§ **Work request**
From the entries that follow, copy each line in which "right" appears.

§ **Record extracts**
▼▼▼

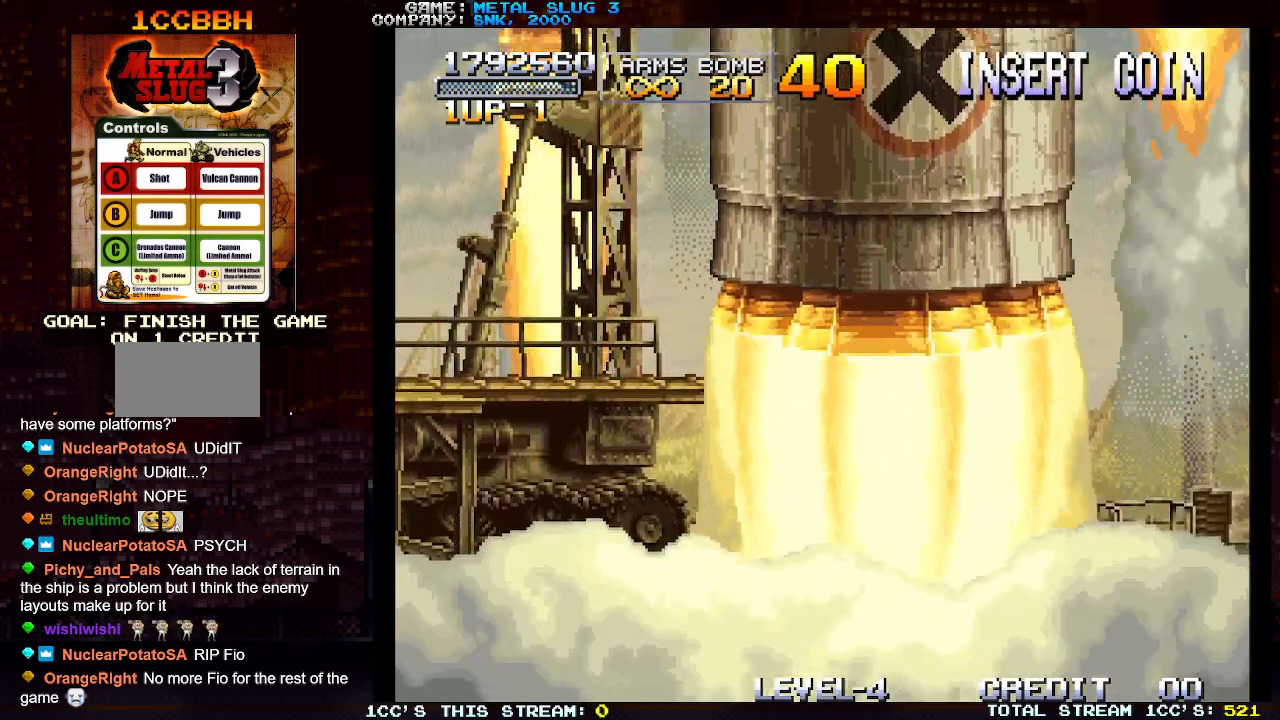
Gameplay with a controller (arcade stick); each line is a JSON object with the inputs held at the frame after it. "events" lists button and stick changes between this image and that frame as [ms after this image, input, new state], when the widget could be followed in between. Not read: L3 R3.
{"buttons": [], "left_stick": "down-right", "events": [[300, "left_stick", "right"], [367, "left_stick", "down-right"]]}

▲▲▲
▼▼▼

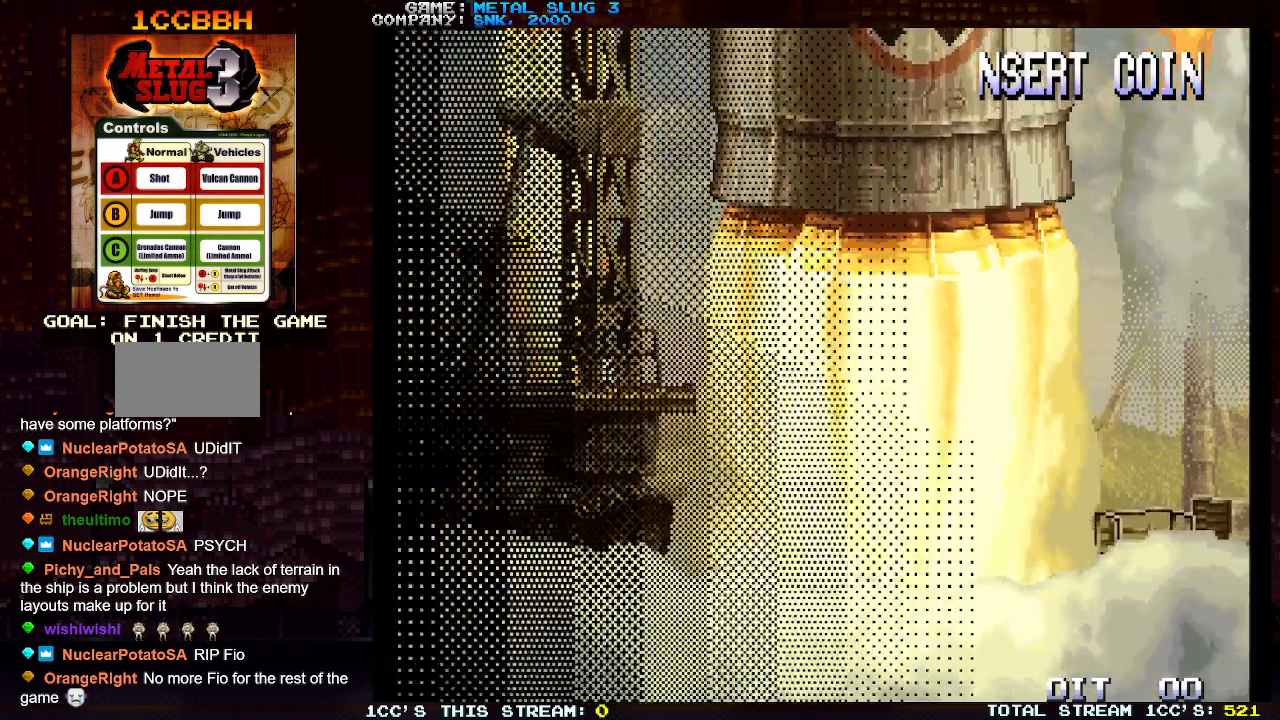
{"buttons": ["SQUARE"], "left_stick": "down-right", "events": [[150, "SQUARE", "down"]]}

▲▲▲

§ **Response below**
{"buttons": [], "left_stick": "down-right", "events": [[300, "left_stick", "right"], [367, "left_stick", "down-right"]]}
{"buttons": ["SQUARE"], "left_stick": "down-right", "events": [[150, "SQUARE", "down"]]}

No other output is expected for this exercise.